▶

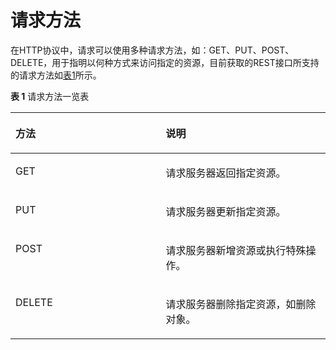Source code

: # 请求方法<a name="zh-cn_topic_0032347800"></a>

在HTTP协议中，请求可以使用多种请求方法，如：GET、PUT、POST、DELETE，用于指明以何种方式来访问指定的资源，目前获取的REST接口所支持的请求方法如[表1](#table11033160)所示。

**表 1**  请求方法一览表

<a name="table11033160"></a>
<table><thead align="left"><tr id="row57099698"><th class="cellrowborder" valign="top" width="47.74%" id="mcps1.2.3.1.1"><p id="p61672811"><a name="p61672811"></a><a name="p61672811"></a>方法</p>
</th>
<th class="cellrowborder" valign="top" width="52.26%" id="mcps1.2.3.1.2"><p id="p29441793"><a name="p29441793"></a><a name="p29441793"></a>说明</p>
</th>
</tr>
</thead>
<tbody><tr id="row35975003"><td class="cellrowborder" valign="top" width="47.74%" headers="mcps1.2.3.1.1 "><p id="p28294113"><a name="p28294113"></a><a name="p28294113"></a>GET</p>
</td>
<td class="cellrowborder" valign="top" width="52.26%" headers="mcps1.2.3.1.2 "><p id="p10121853"><a name="p10121853"></a><a name="p10121853"></a>请求服务器返回指定资源。</p>
</td>
</tr>
<tr id="row23987813"><td class="cellrowborder" valign="top" width="47.74%" headers="mcps1.2.3.1.1 "><p id="p63964730"><a name="p63964730"></a><a name="p63964730"></a>PUT</p>
</td>
<td class="cellrowborder" valign="top" width="52.26%" headers="mcps1.2.3.1.2 "><p id="p13760664"><a name="p13760664"></a><a name="p13760664"></a>请求服务器更新指定资源。</p>
</td>
</tr>
<tr id="row56737113"><td class="cellrowborder" valign="top" width="47.74%" headers="mcps1.2.3.1.1 "><p id="p32303446"><a name="p32303446"></a><a name="p32303446"></a>POST</p>
</td>
<td class="cellrowborder" valign="top" width="52.26%" headers="mcps1.2.3.1.2 "><p id="p66442352"><a name="p66442352"></a><a name="p66442352"></a>请求服务器新增资源或执行特殊操作。</p>
</td>
</tr>
<tr id="row61110259"><td class="cellrowborder" valign="top" width="47.74%" headers="mcps1.2.3.1.1 "><p id="p50983938"><a name="p50983938"></a><a name="p50983938"></a>DELETE</p>
</td>
<td class="cellrowborder" valign="top" width="52.26%" headers="mcps1.2.3.1.2 "><p id="p36058338"><a name="p36058338"></a><a name="p36058338"></a>请求服务器删除指定资源，如删除对象。</p>
</td>
</tr>
</tbody>
</table>

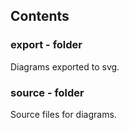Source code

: ## Contents

### export - folder
Diagrams exported to svg.

### source - folder
Source files for diagrams.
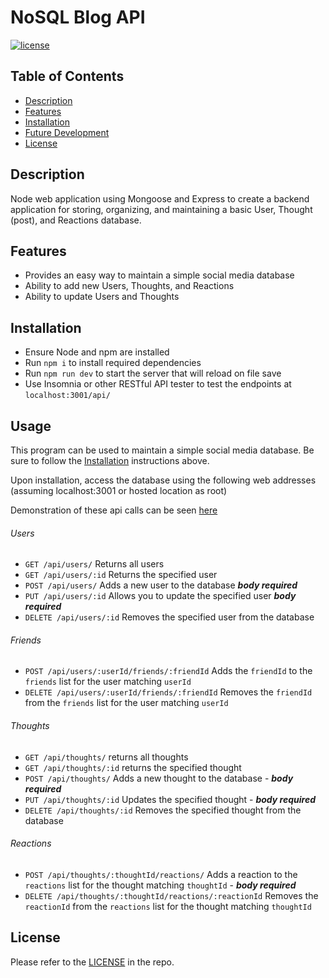 # NoSQL Blog API

[![license](https://camo.githubusercontent.com/029166d85f92969845201e59c3fcd8c8345556036155ff18140f6a9e796173a3/68747470733a2f2f696d672e736869656c64732e696f2f62616467652f6c6963656e73652d4d49542d677265656e)](https://camo.githubusercontent.com/029166d85f92969845201e59c3fcd8c8345556036155ff18140f6a9e796173a3/68747470733a2f2f696d672e736869656c64732e696f2f62616467652f6c6963656e73652d4d49542d677265656e)

## Table of Contents

* [Description](https://github.com/eeast/E-Commerce-Back-End-Application/blob/main/README.md#description)
* [Features](https://github.com/eeast/E-Commerce-Back-End-Application/blob/main/README.md#features)
* [Installation](https://github.com/eeast/E-Commerce-Back-End-Application/blob/main/README.md#installation)
* [Future Development](https://github.com/eeast/E-Commerce-Back-End-Application/blob/main/README.md#future-development)
* [License](https://github.com/eeast/E-Commerce-Back-End-Application/blob/main/README.md#license)

## Description

Node web application using Mongoose and Express to create a backend application for storing, organizing, and maintaining a basic User, Thought (post), and Reactions database.

## Features

* Provides an easy way to maintain a simple social media database
* Ability to add new Users, Thoughts, and Reactions
* Ability to update Users and Thoughts

## Installation

* Ensure Node and npm are installed
* Run `npm i` to install required dependencies
* Run `npm run dev` to start the server that will reload on file save
* Use Insomnia or other RESTful API tester to test the endpoints at `localhost:3001/api/`

## Usage

This program can be used to maintain a simple social media database. Be sure to follow the [Installation](https://github.com/eeast/E-Commerce-Back-End-Application/blob/main/README.md#installation) instructions above.

Upon installation, access the database using the following web addresses (assuming localhost:3001 or hosted location as root)

Demonstration of these api calls can be seen [here](https://youtu.be/46_ChDwiDhI)

###### Users

* `GET /api/users/` Returns all users
* `GET /api/users/:id` Returns the specified user
* `POST /api/users/` Adds a new user to the database ***body required***
* `PUT /api/users/:id` Allows you to update the specified user ***body required***
* `DELETE /api/users/:id` Removes the specified user from the database

###### Friends

* `POST /api/users/:userId/friends/:friendId` Adds the `friendId` to the `friends` list for the user matching `userId`
* `DELETE /api/users/:userId/friends/:friendId` Removes the `friendId` from the `friends` list for the user matching `userId`

###### Thoughts

* `GET /api/thoughts/` returns all thoughts
* `GET /api/thoughts/:id` returns the specified thought
* `POST /api/thoughts/` Adds a new thought to the database - ***body required***
* `PUT /api/thoughts/:id` Updates the specified thought - ***body required***
* `DELETE /api/thoughts/:id` Removes the specified thought from the database

###### Reactions

* `POST /api/thoughts/:thoughtId/reactions/` Adds a reaction to the `reactions` list for the thought matching `thoughtId` - ***body required***
* `DELETE /api/thoughts/:thoughtId/reactions/:reactionId` Removes the `reactionId` from the `reactions` list for the thought matching `thoughtId`

## License

Please refer to the [LICENSE](https://github.com/eeast/E-Commerce-Back-End-Application/blob/main/LICENSE) in the repo.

◀

[Work item] In your copy of the entries above, keep the text exact and leave out the pictures.

[Your response]
Source code

: # 请求方法<a name="zh-cn_topic_0032347800"></a>

在HTTP协议中，请求可以使用多种请求方法，如：GET、PUT、POST、DELETE，用于指明以何种方式来访问指定的资源，目前获取的REST接口所支持的请求方法如[表1](#table11033160)所示。

**表 1**  请求方法一览表

<a name="table11033160"></a>
<table><thead align="left"><tr id="row57099698"><th class="cellrowborder" valign="top" width="47.74%" id="mcps1.2.3.1.1"><p id="p61672811"><a name="p61672811"></a><a name="p61672811"></a>方法</p>
</th>
<th class="cellrowborder" valign="top" width="52.26%" id="mcps1.2.3.1.2"><p id="p29441793"><a name="p29441793"></a><a name="p29441793"></a>说明</p>
</th>
</tr>
</thead>
<tbody><tr id="row35975003"><td class="cellrowborder" valign="top" width="47.74%" headers="mcps1.2.3.1.1 "><p id="p28294113"><a name="p28294113"></a><a name="p28294113"></a>GET</p>
</td>
<td class="cellrowborder" valign="top" width="52.26%" headers="mcps1.2.3.1.2 "><p id="p10121853"><a name="p10121853"></a><a name="p10121853"></a>请求服务器返回指定资源。</p>
</td>
</tr>
<tr id="row23987813"><td class="cellrowborder" valign="top" width="47.74%" headers="mcps1.2.3.1.1 "><p id="p63964730"><a name="p63964730"></a><a name="p63964730"></a>PUT</p>
</td>
<td class="cellrowborder" valign="top" width="52.26%" headers="mcps1.2.3.1.2 "><p id="p13760664"><a name="p13760664"></a><a name="p13760664"></a>请求服务器更新指定资源。</p>
</td>
</tr>
<tr id="row56737113"><td class="cellrowborder" valign="top" width="47.74%" headers="mcps1.2.3.1.1 "><p id="p32303446"><a name="p32303446"></a><a name="p32303446"></a>POST</p>
</td>
<td class="cellrowborder" valign="top" width="52.26%" headers="mcps1.2.3.1.2 "><p id="p66442352"><a name="p66442352"></a><a name="p66442352"></a>请求服务器新增资源或执行特殊操作。</p>
</td>
</tr>
<tr id="row61110259"><td class="cellrowborder" valign="top" width="47.74%" headers="mcps1.2.3.1.1 "><p id="p50983938"><a name="p50983938"></a><a name="p50983938"></a>DELETE</p>
</td>
<td class="cellrowborder" valign="top" width="52.26%" headers="mcps1.2.3.1.2 "><p id="p36058338"><a name="p36058338"></a><a name="p36058338"></a>请求服务器删除指定资源，如删除对象。</p>
</td>
</tr>
</tbody>
</table>

Source code

: ## Contents

### export - folder
Diagrams exported to svg.

### source - folder
Source files for diagrams.
 # NoSQL Blog API

[![license](https://camo.githubusercontent.com/029166d85f92969845201e59c3fcd8c8345556036155ff18140f6a9e796173a3/68747470733a2f2f696d672e736869656c64732e696f2f62616467652f6c6963656e73652d4d49542d677265656e)](https://camo.githubusercontent.com/029166d85f92969845201e59c3fcd8c8345556036155ff18140f6a9e796173a3/68747470733a2f2f696d672e736869656c64732e696f2f62616467652f6c6963656e73652d4d49542d677265656e)

## Table of Contents

* [Description](https://github.com/eeast/E-Commerce-Back-End-Application/blob/main/README.md#description)
* [Features](https://github.com/eeast/E-Commerce-Back-End-Application/blob/main/README.md#features)
* [Installation](https://github.com/eeast/E-Commerce-Back-End-Application/blob/main/README.md#installation)
* [Future Development](https://github.com/eeast/E-Commerce-Back-End-Application/blob/main/README.md#future-development)
* [License](https://github.com/eeast/E-Commerce-Back-End-Application/blob/main/README.md#license)

## Description

Node web application using Mongoose and Express to create a backend application for storing, organizing, and maintaining a basic User, Thought (post), and Reactions database.

## Features

* Provides an easy way to maintain a simple social media database
* Ability to add new Users, Thoughts, and Reactions
* Ability to update Users and Thoughts

## Installation

* Ensure Node and npm are installed
* Run `npm i` to install required dependencies
* Run `npm run dev` to start the server that will reload on file save
* Use Insomnia or other RESTful API tester to test the endpoints at `localhost:3001/api/`

## Usage

This program can be used to maintain a simple social media database. Be sure to follow the [Installation](https://github.com/eeast/E-Commerce-Back-End-Application/blob/main/README.md#installation) instructions above.

Upon installation, access the database using the following web addresses (assuming localhost:3001 or hosted location as root)

Demonstration of these api calls can be seen [here](https://youtu.be/46_ChDwiDhI)

###### Users

* `GET /api/users/` Returns all users
* `GET /api/users/:id` Returns the specified user
* `POST /api/users/` Adds a new user to the database ***body required***
* `PUT /api/users/:id` Allows you to update the specified user ***body required***
* `DELETE /api/users/:id` Removes the specified user from the database

###### Friends

* `POST /api/users/:userId/friends/:friendId` Adds the `friendId` to the `friends` list for the user matching `userId`
* `DELETE /api/users/:userId/friends/:friendId` Removes the `friendId` from the `friends` list for the user matching `userId`

###### Thoughts

* `GET /api/thoughts/` returns all thoughts
* `GET /api/thoughts/:id` returns the specified thought
* `POST /api/thoughts/` Adds a new thought to the database - ***body required***
* `PUT /api/thoughts/:id` Updates the specified thought - ***body required***
* `DELETE /api/thoughts/:id` Removes the specified thought from the database

###### Reactions

* `POST /api/thoughts/:thoughtId/reactions/` Adds a reaction to the `reactions` list for the thought matching `thoughtId` - ***body required***
* `DELETE /api/thoughts/:thoughtId/reactions/:reactionId` Removes the `reactionId` from the `reactions` list for the thought matching `thoughtId`

## License

Please refer to the [LICENSE](https://github.com/eeast/E-Commerce-Back-End-Application/blob/main/LICENSE) in the repo.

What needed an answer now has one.